Recognition is a completely different aspect, though, as is success. Both are only barely connected to how "good" a work is. If you are putting out good work constantly, there are good chances that it'll be recognized somehow, although the degree is dependant on factors that mean additional work unrelated to creating (that is: marketing).
In my experience (limited as it may be), just putting in the work will impress people most of the time, irregardless of the quality of the work. Getting them engaged enough to actually invest into it is an entirely different matter. Creating enough buzz to actually finance a work is another job altogether.
Art adds yet another dimension to craft (is there art without craft? I'd say: no), but not necessarily in a linear fashion (as in: craft allows manifesting art as intended, but mastering a craft is a worthy goal in itself) and it might even be harder to do marketing for. Those innovating will always have a harder time to also sell it.
Talent, finally, would be how fast you pick up a craft and how far you can push it.
|Talent is where talent goes ... [Source]|
The rest is luck, or ...
Is that it?
Unfortunately not, as far as culture is concerned. Creating is a high risk, high reward endeavor because we, as a culture, make it so. Used to, anyway. In our digital age it seems more and more like something that an entitled group of people is allowed to get an audience for: big corp (Disney, among few others) and the dopamine-dependant shills that dominate twitter with empty but popular and intoxicating word-clouds ...
I digress, but not without reason. Mentioning the culture is important in that creators can only create, the culture is what carries and forwards them. If a culture shifts significantly into one direction, it doesn't change what's available, it changes what is picked as relevant. Access is not only about who gets a platform, it's also about what is favored. Both shape and color the input, which then encourages creators to act certain ways.
It's easy to see if a culture stifles or favors innovation and who has access to it by looking at the output it allows and the standards it endorses. Which neatly brings us back to writing rules well, I guess. As established above, rules only need to be written very well when the designs they describe are not already established to some degree or another.

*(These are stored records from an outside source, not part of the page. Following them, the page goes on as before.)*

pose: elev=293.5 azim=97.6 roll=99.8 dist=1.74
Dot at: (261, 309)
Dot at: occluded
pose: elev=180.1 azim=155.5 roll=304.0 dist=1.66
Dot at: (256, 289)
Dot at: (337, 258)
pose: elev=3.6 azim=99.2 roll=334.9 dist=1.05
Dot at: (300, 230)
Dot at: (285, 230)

If the only games getting tracktion are revisions of something already established, you have indicators on hand that the culture (or scene) involved is stagnating for lack of innovation. And if innovation is lacking, it's not (never) for the lack of potential. So there is one example. School books might be another good example where the discrepancy between what's possible and what's done is easily asserted. And so it goes.

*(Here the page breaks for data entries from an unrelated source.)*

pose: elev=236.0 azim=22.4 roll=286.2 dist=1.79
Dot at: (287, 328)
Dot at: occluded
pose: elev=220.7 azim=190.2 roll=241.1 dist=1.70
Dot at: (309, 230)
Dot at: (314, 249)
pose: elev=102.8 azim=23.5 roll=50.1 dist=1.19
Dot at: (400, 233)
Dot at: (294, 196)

Coming full circle (where to stop?)
So, fucking Covid, right? Sorry, couldn't resist the punchline ... The whole pandemic-business is changing our culture massively right now. If you take 5 years to write a game, and you started 5 years ago from today, the perception of what was already written will have shifted dramatically between 2019 and 2020 alone. There's no helping it, might shift further as well. It might even be almost impossible to assert how the (imminent?) changes in culture actually affect a work about to be ublished, but mostly written with a different cultural background in mind.
In conclusion, good rules are hard to write and depend as much on the climate and culture they are written in as on the craft and talent of the author.
If nothing else, I hope this mess of a text (and the other parts of this series) help a bit showcasing the importance of culture beyond monetary gain and the importance of innovation. RPG-material just doesn't appear without context, it almost always echoes the surroundings it appears in. Nurturing innovation needs nurturing in a culture.
Which just ends up producing more questions I don't have an answer to: what is the status of our little rpg-scene? Is it nurturing? Are there any problems, maybe? If so, what could we do to make it better? So, what do you guys think?